*Task objective:*
Output the entries exactly as they appear. Pictures should not be included.

(Stored data entries)
|---|
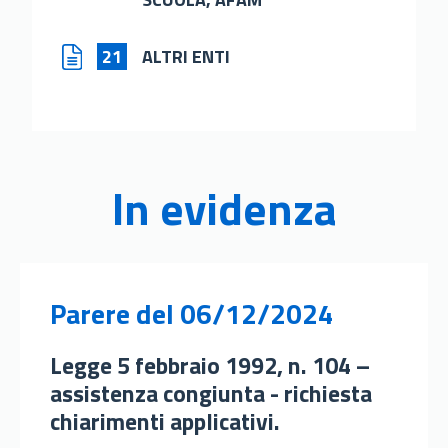
21
ALTRI ENTI
In evidenza
Parere
del 06/12/2024
Legge 5 febbraio 1992, n. 104 –
assistenza congiunta - richiesta
chiarimenti applicativi.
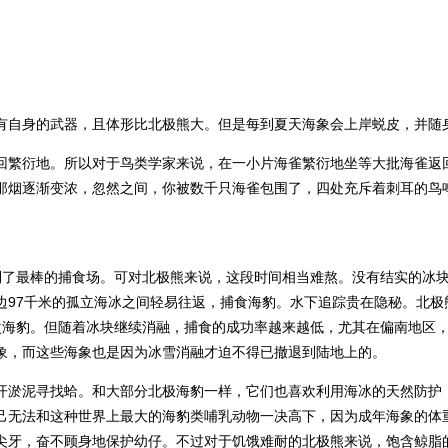
有自身的武器，且体形比北极熊大。但是每到夏天海象会上岸蜕皮，并随
回繁衍地。所以对于鸟类学家来说，在一小片海雀繁衍地坐等大批海雀返
那烟逐渐变浓，忽然之间，你被数千只海雀包围了，四处充斥着刺耳的鸟
到了最棒的捕食场。可对北极熊来说，这段时间相当难熬。没有结实的冰
边97千米的孤立海冰之间轻易往返，捕食海豹。水下追踪贵在隐秘。北极
次海豹。但随着冰块继续消融，捕食的成功率越来越低，尤其在偏南地区
象，而这些海象也是因为冰雪消融才迫不得已撤退到陆地上的。
开淤泥寻找蛤。和大部分北极海豹一样，它们也喜欢利用海冰的天然防护
无法和这种世界上最大的海豹类哺乳动物一决高下，因为成年海象的体重
尖牙，奋不顾身地保护幼仔。不过对于饥饿难耐的北极熊来说，饱含鲸脂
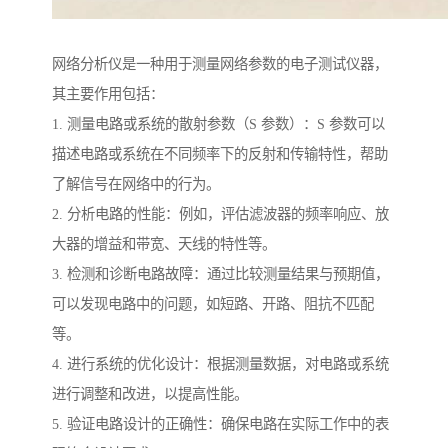
网络分析仪是一种用于测量网络参数的电子测试仪器，
其主要作用包括：
1. 测量电路或系统的散射参数（S 参数）：S 参数可以
描述电路或系统在不同频率下的反射和传输特性，帮助
了解信号在网络中的行为。
2. 分析电路的性能：例如，评估滤波器的频率响应、放
大器的增益和带宽、天线的特性等。
3. 检测和诊断电路故障：通过比较测量结果与预期值，
可以发现电路中的问题，如短路、开路、阻抗不匹配
等。
4. 进行系统的优化设计：根据测量数据，对电路或系统
进行调整和改进，以提高性能。
5. 验证电路设计的正确性：确保电路在实际工作中的表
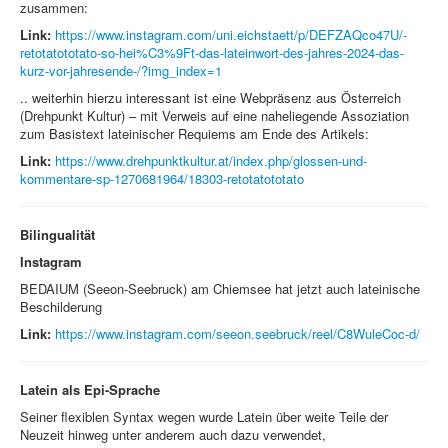
zusammen:
Link:
https://www.instagram.com/uni.eichstaett/p/DEFZAQco47U/-
retotatototato-so-hei%C3%9Ft-das-lateinwort-des-jahres-2024-das-
kurz-vor-jahresende-/?img_index=1
.. weiterhin hierzu interessant ist eine Webpräsenz aus Österreich
(Drehpunkt Kultur) – mit Verweis auf eine naheliegende Assoziation
zum Basistext lateinischer Requiems am Ende des Artikels:
Link:
https://www.drehpunktkultur.at/index.php/glossen-und-
kommentare-sp-1270681964/18303-retotatototato
Bilingualität
Instagram
BEDAIUM (Seeon-Seebruck) am Chiemsee hat jetzt auch lateinische
Beschilderung
Link:
https://www.instagram.com/seeon.seebruck/reel/C8WuleCoc-d/
Latein als Epi-Sprache
Seiner flexiblen Syntax wegen wurde Latein über weite Teile der
Neuzeit hinweg unter anderem auch dazu verwendet,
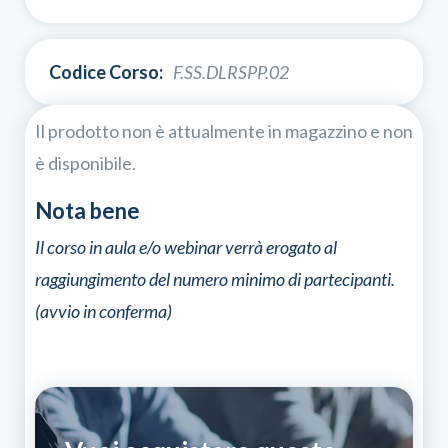
Codice Corso:
F.SS.DLRSPP.02
Il prodotto non è attualmente in magazzino e non
è disponibile.
Nota bene
Il corso in aula e/o webinar verrà erogato al
raggiungimento del numero minimo di partecipanti.
(avvio in conferma)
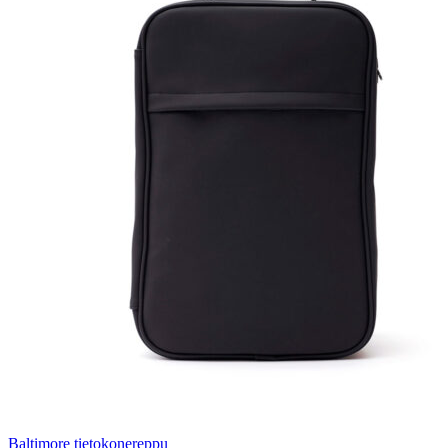
Baltimore tietokonereppu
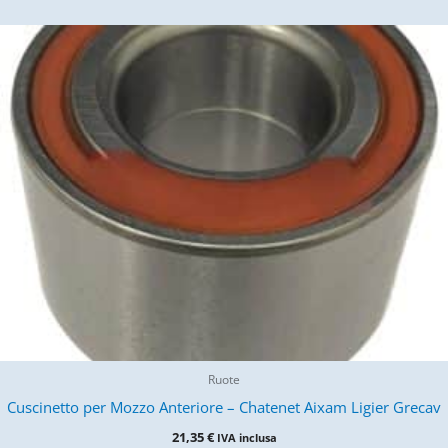
Ruote
Cuscinetto per Mozzo Anteriore – Chatenet Aixam Ligier Grecav
21,35
€
IVA inclusa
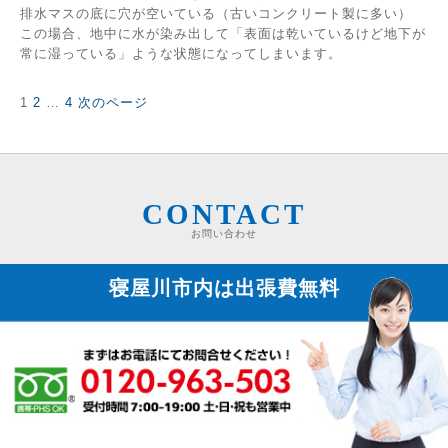
排水マスの底に穴が空いている（古いコンクリート製に多い）
この場合、地中に水が染み出して「表面は乾いているけど地下が
常に湿っている」ような状態になってしまいます。
固
固
固
1
2
…
4
次のページ
投
定
定
定
稿
ペ
ペ
ペ
の
ー
ー
ー
ペ
ジ
ジ
ジ
ー
ジ
CONTACT
送
お問い合わせ
り
寝屋川市内は
出張費無料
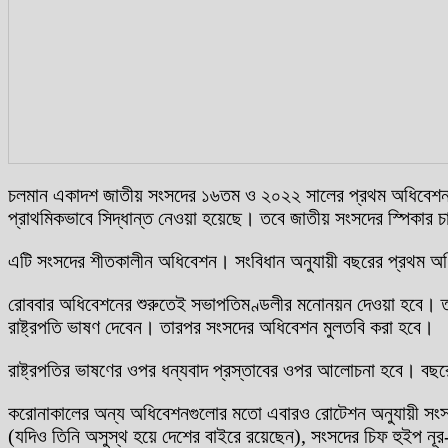
চলমান একাদশ জাতীয় সংসদের ১৬তম ও ২০২২ সালের প্রথম অধিবেশন শু
প্রাথমিকভাবে সিদ্ধান্ত নেওয়া হয়েছে। তবে জাতীয় সংসদের স্পিকার
এটি সংসদের শীতকালীন অধিবেশন। সংবিধান অনুযায়ী বছরের প্রথম অধিব
রোববার অধিবেশনের শুরুতেই সভাপতিমণ্ডলীর মনোনয়ন দেওয়া হবে। তা
রাষ্ট্রপতি ভাষণ দেবেন। তারপর সংসদের অধিবেশন মুলতবি করা হবে।
রাষ্ট্রপতির ভাষণের ওপর ধন্যবাদ প্রস্তাবের ওপর আলোচনা হবে। বছর
করোনাকালের অন্য অধিবেশনগুলোর মতো এবারও রোটেশন অনুযায়ী সংসদ
(যদিও তিনি অসুস্থ হয়ে দেশের বাইরে রয়েছেন), সংসদের চিফ হুইপ নূ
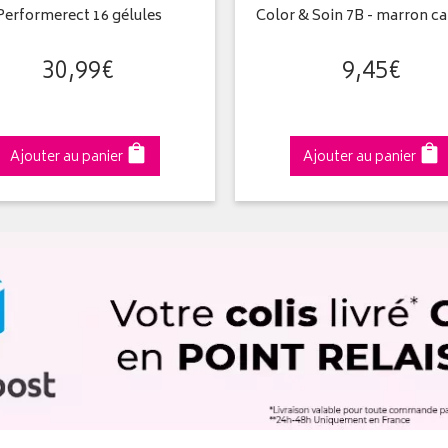
Performerect 16 gélules
Color & Soin 7B - marron c
30
,
99
€
9
,
45
€
Ajouter au panier
Ajouter au panier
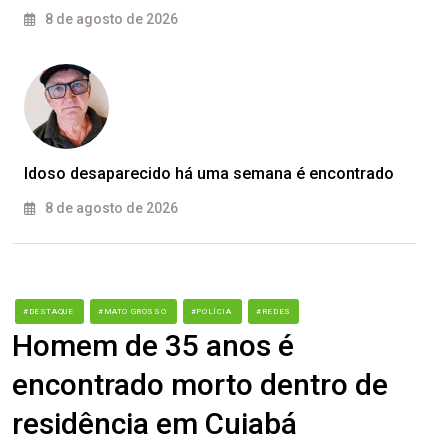
8 de agosto de 2026
Idoso desaparecido há uma semana é encontrado
8 de agosto de 2026
#DESTAQUE
#MATO GROSSO
#POLÍCIA
#REDES
Homem de 35 anos é
encontrado morto dentro de
residência em Cuiabá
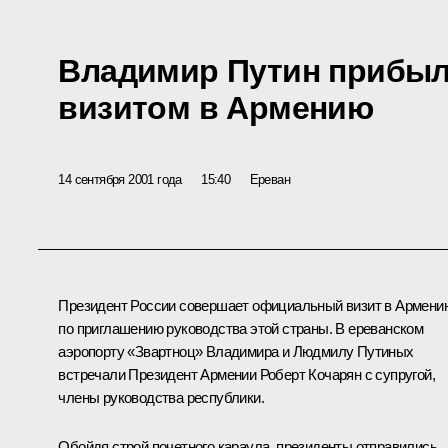
Владимир Путин прибы
визитом в Армению
14 сентября 2001 года
15:40
Ереван
Президент России совершает официальный визит в Армени
по приглашению руководства этой страны. В ереванском
аэропорту «Звартноц» Владимира и Людмилу Путиных
встречали Президент Армении Роберт Кочарян с супругой,
члены руководства республики.
Обойдя строй почетного караула, президенты отправились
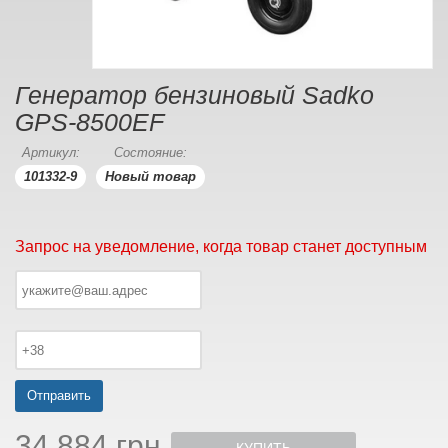
Генератор бензиновый Sadko
GPS-8500ЕF
Артикул:
Состояние:
101332-9
Новый товар
Запрос на уведомление, когда товар станет доступным
Отправить
34 884 грн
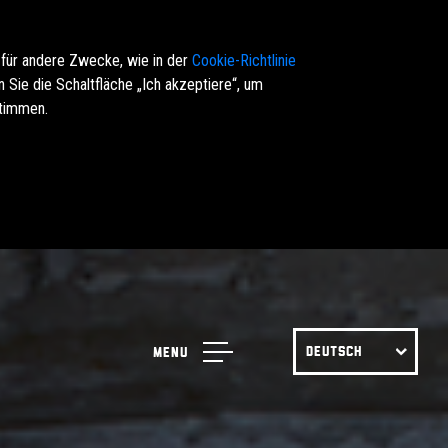
 für andere Zwecke, wie in der
Cookie-Richtlinie
Sie die Schaltfläche „Ich akzeptiere“, um
stimmen.
DEUTSCH
Menu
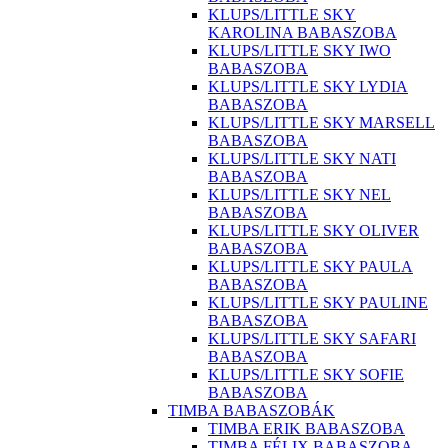
KLUPS/LITTLE SKY
KAROLINA BABASZOBA
KLUPS/LITTLE SKY IWO
BABASZOBA
KLUPS/LITTLE SKY LYDIA
BABASZOBA
KLUPS/LITTLE SKY MARSELL
BABASZOBA
KLUPS/LITTLE SKY NATI
BABASZOBA
KLUPS/LITTLE SKY NEL
BABASZOBA
KLUPS/LITTLE SKY OLIVER
BABASZOBA
KLUPS/LITTLE SKY PAULA
BABASZOBA
KLUPS/LITTLE SKY PAULINE
BABASZOBA
KLUPS/LITTLE SKY SAFARI
BABASZOBA
KLUPS/LITTLE SKY SOFIE
BABASZOBA
TIMBA BABASZOBÁK
TIMBA ERIK BABASZOBA
TIMBA FÉLIX BABASZOBA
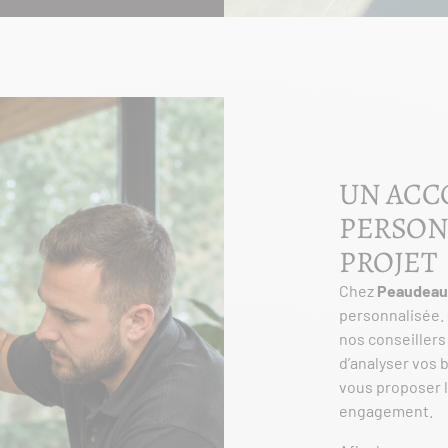
UN AC
PERSON
PROJET
Chez
Peaudeau
personnalisée. 
nos conseillers
d’analyser vos b
vous proposer l
engagement.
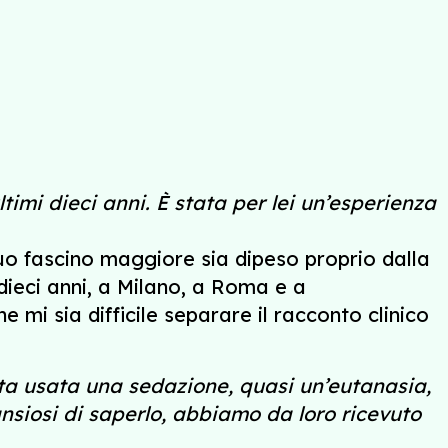
timi dieci anni. È stata per lei un’esperienza
suo fascino maggiore sia dipeso proprio dalla
 dieci anni, a Milano, a Roma e a
 mi sia difficile separare il racconto clinico
tata usata una sedazione, quasi un’eutanasia,
nsiosi di saperlo, abbiamo da loro ricevuto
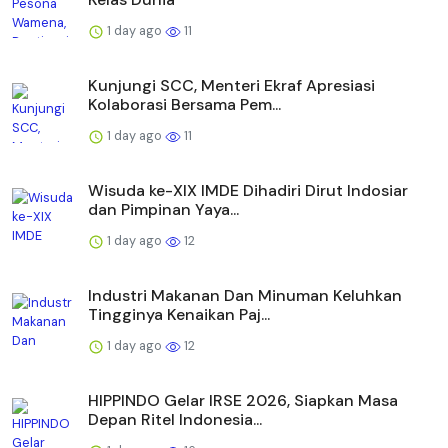
1 day ago
11
Kunjungi SCC, Menteri Ekraf Apresiasi
Kolaborasi Bersama Pem...
1 day ago
11
Wisuda ke-XIX IMDE Dihadiri Dirut Indosiar
dan Pimpinan Yaya...
1 day ago
12
Industri Makanan Dan Minuman Keluhkan
Tingginya Kenaikan Paj...
1 day ago
12
HIPPINDO Gelar IRSE 2026, Siapkan Masa
Depan Ritel Indonesia...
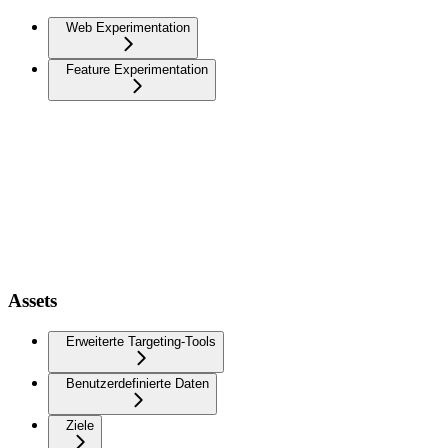
Web Experimentation
Feature Experimentation
Assets
Erweiterte Targeting-Tools
Benutzerdefinierte Daten
Ziele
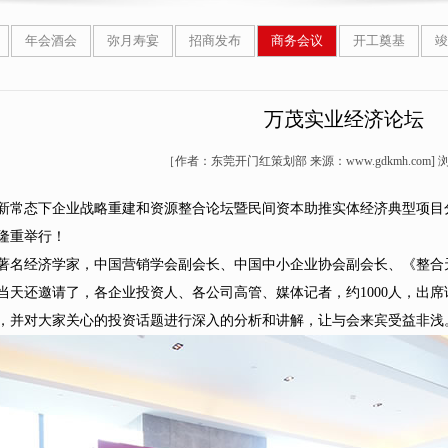
年会酒会
弥月寿宴
招商发布
商务会议
开工奠基
竣
万茂实业经济论坛
［作者：东莞开门红策划部 来源：www.gdkmh.com]
浏
15新常态下企业战略重建和资源整合论坛暨民间资本助推实体经济典型项目分
隆重举行！
著名经济学家，中国营销学会副会长、中国中小企业协会副会长、《整合
当天还邀请了，各企业投资人、各公司高管、媒体记者，约1000人，出
，并对大家关心的投资话题进行深入的分析和讲解，让与会来宾受益非浅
|---|
*Response for this exercise:*
21
ALTRI ENTI
In evidenza
Parere
del 06/12/2024
Legge 5 febbraio 1992, n. 104 –
assistenza congiunta - richiesta
chiarimenti applicativi.
有自身的武器，且体形比北极熊大。但是每到夏天海象会上岸蜕皮，并随
回繁衍地。所以对于鸟类学家来说，在一小片海雀繁衍地坐等大批海雀返
那烟逐渐变浓，忽然之间，你被数千只海雀包围了，四处充斥着刺耳的鸟
到了最棒的捕食场。可对北极熊来说，这段时间相当难熬。没有结实的冰
边97千米的孤立海冰之间轻易往返，捕食海豹。水下追踪贵在隐秘。北极
次海豹。但随着冰块继续消融，捕食的成功率越来越低，尤其在偏南地区
象，而这些海象也是因为冰雪消融才迫不得已撤退到陆地上的。
开淤泥寻找蛤。和大部分北极海豹一样，它们也喜欢利用海冰的天然防护
无法和这种世界上最大的海豹类哺乳动物一决高下，因为成年海象的体重
尖牙，奋不顾身地保护幼仔。不过对于饥饿难耐的北极熊来说，饱含鲸脂
网络分析仪是一种用于测量网络参数的电子测试仪器，
其主要作用包括：
1. 测量电路或系统的散射参数（S 参数）：S 参数可以
描述电路或系统在不同频率下的反射和传输特性，帮助
了解信号在网络中的行为。
2. 分析电路的性能：例如，评估滤波器的频率响应、放
大器的增益和带宽、天线的特性等。
3. 检测和诊断电路故障：通过比较测量结果与预期值，
可以发现电路中的问题，如短路、开路、阻抗不匹配
等。
4. 进行系统的优化设计：根据测量数据，对电路或系统
进行调整和改进，以提高性能。
5. 验证电路设计的正确性：确保电路在实际工作中的表
zusammen:
Link:
https://www.instagram.com/uni.eichstaett/p/DEFZAQco47U/-
retotatototato-so-hei%C3%9Ft-das-lateinwort-des-jahres-2024-das-
kurz-vor-jahresende-/?img_index=1
.. weiterhin hierzu interessant ist eine Webpräsenz aus Österreich
(Drehpunkt Kultur) – mit Verweis auf eine naheliegende Assoziation
zum Basistext lateinischer Requiems am Ende des Artikels:
Link:
https://www.drehpunktkultur.at/index.php/glossen-und-
kommentare-sp-1270681964/18303-retotatototato
Bilingualität
Instagram
BEDAIUM (Seeon-Seebruck) am Chiemsee hat jetzt auch lateinische
Beschilderung
Link:
https://www.instagram.com/seeon.seebruck/reel/C8WuleCoc-d/
Latein als Epi-Sprache
Seiner flexiblen Syntax wegen wurde Latein über weite Teile der
Neuzeit hinweg unter anderem auch dazu verwendet,
Codice Corso:
F.SS.DLRSPP.02
Il prodotto non è attualmente in magazzino e non
è disponibile.
Nota bene
Il corso in aula e/o webinar verrà erogato al
raggiungimento del numero minimo di partecipanti.
(avvio in conferma)
Baltimore tietokonereppu
Ruote
Cuscinetto per Mozzo Anteriore – Chatenet Aixam Ligier Grecav
21,35
€
IVA inclusa
排水マスの底に穴が空いている（古いコンクリート製に多い）
この場合、地中に水が染み出して「表面は乾いているけど地下が
常に湿っている」ような状態になってしまいます。
固
固
固
1
2
…
4
次のページ
投
定
定
定
稿
ペ
ペ
ペ
の
ー
ー
ー
ペ
ジ
ジ
ジ
ー
ジ
CONTACT
送
お問い合わせ
り
寝屋川市内は
出張費無料
চলমান একাদশ জাতীয় সংসদের ১৬তম ও ২০২২ সালের প্রথম অধিবেশন শু
প্রাথমিকভাবে সিদ্ধান্ত নেওয়া হয়েছে। তবে জাতীয় সংসদের স্পিকার
এটি সংসদের শীতকালীন অধিবেশন। সংবিধান অনুযায়ী বছরের প্রথম অধিব
রোববার অধিবেশনের শুরুতেই সভাপতিমণ্ডলীর মনোনয়ন দেওয়া হবে। তা
রাষ্ট্রপতি ভাষণ দেবেন। তারপর সংসদের অধিবেশন মুলতবি করা হবে।
রাষ্ট্রপতির ভাষণের ওপর ধন্যবাদ প্রস্তাবের ওপর আলোচনা হবে। বছর
করোনাকালের অন্য অধিবেশনগুলোর মতো এবারও রোটেশন অনুযায়ী সংসদ
(যদিও তিনি অসুস্থ হয়ে দেশের বাইরে রয়েছেন), সংসদের চিফ হুইপ নূ
Performerect 16 gélules
Color & Soin 7B - marron c
30
,
99
€
9
,
45
€
Ajouter au panier
Ajouter au panier
8 de agosto de 2026
Idoso desaparecido há uma semana é encontrado
8 de agosto de 2026
#DESTAQUE
#MATO GROSSO
#POLÍCIA
#REDES
Homem de 35 anos é
encontrado morto dentro de
residência em Cuiabá
Владимир Путин прибы
визитом в Армению
14 сентября 2001 года
15:40
Ереван
Президент России совершает официальный визит в Армени
по приглашению руководства этой страны. В ереванском
аэропорту «Звартноц» Владимира и Людмилу Путиных
встречали Президент Армении Роберт Кочарян с супругой,
члены руководства республики.
Обойдя строй почетного караула, президенты отправились
Генератор бензиновый Sadko
GPS-8500ЕF
Артикул:
Состояние:
101332-9
Новый товар
Запрос на уведомление, когда товар станет доступным
Отправить
34 884 грн
 für andere Zwecke, wie in der
Cookie-Richtlinie
Sie die Schaltfläche „Ich akzeptiere“, um
stimmen.
DEUTSCH
Menu
KLUPS/LITTLE SKY
KAROLINA BABASZOBA
KLUPS/LITTLE SKY IWO
BABASZOBA
KLUPS/LITTLE SKY LYDIA
BABASZOBA
KLUPS/LITTLE SKY MARSELL
BABASZOBA
KLUPS/LITTLE SKY NATI
BABASZOBA
KLUPS/LITTLE SKY NEL
BABASZOBA
KLUPS/LITTLE SKY OLIVER
BABASZOBA
KLUPS/LITTLE SKY PAULA
BABASZOBA
KLUPS/LITTLE SKY PAULINE
BABASZOBA
KLUPS/LITTLE SKY SAFARI
BABASZOBA
KLUPS/LITTLE SKY SOFIE
BABASZOBA
TIMBA BABASZOBÁK
TIMBA ERIK BABASZOBA
TIMBA FÉLIX BABASZOBA
UN AC
PERSON
PROJET
Chez
Peaudeau
personnalisée. 
nos conseillers
d’analyser vos b
vous proposer l
engagement.
timi dieci anni. È stata per lei un’esperienza
suo fascino maggiore sia dipeso proprio dalla
 dieci anni, a Milano, a Roma e a
 mi sia difficile separare il racconto clinico
tata usata una sedazione, quasi un’eutanasia,
nsiosi di saperlo, abbiamo da loro ricevuto
1 day ago
11
Kunjungi SCC, Menteri Ekraf Apresiasi
Kolaborasi Bersama Pem...
1 day ago
11
Wisuda ke-XIX IMDE Dihadiri Dirut Indosiar
dan Pimpinan Yaya...
1 day ago
12
Industri Makanan Dan Minuman Keluhkan
Tingginya Kenaikan Paj...
1 day ago
12
HIPPINDO Gelar IRSE 2026, Siapkan Masa
Depan Ritel Indonesia...
Web Experimentation
Feature Experimentation
Assets
Erweiterte Targeting-Tools
Benutzerdefinierte Daten
Ziele
年会酒会
弥月寿宴
招商发布
商务会议
开工奠基
竣
万茂实业经济论坛
［作者：东莞开门红策划部 来源：www.gdkmh.com]
浏
15新常态下企业战略重建和资源整合论坛暨民间资本助推实体经济典型项目分
隆重举行！
著名经济学家，中国营销学会副会长、中国中小企业协会副会长、《整合
当天还邀请了，各企业投资人、各公司高管、媒体记者，约1000人，出
，并对大家关心的投资话题进行深入的分析和讲解，让与会来宾受益非浅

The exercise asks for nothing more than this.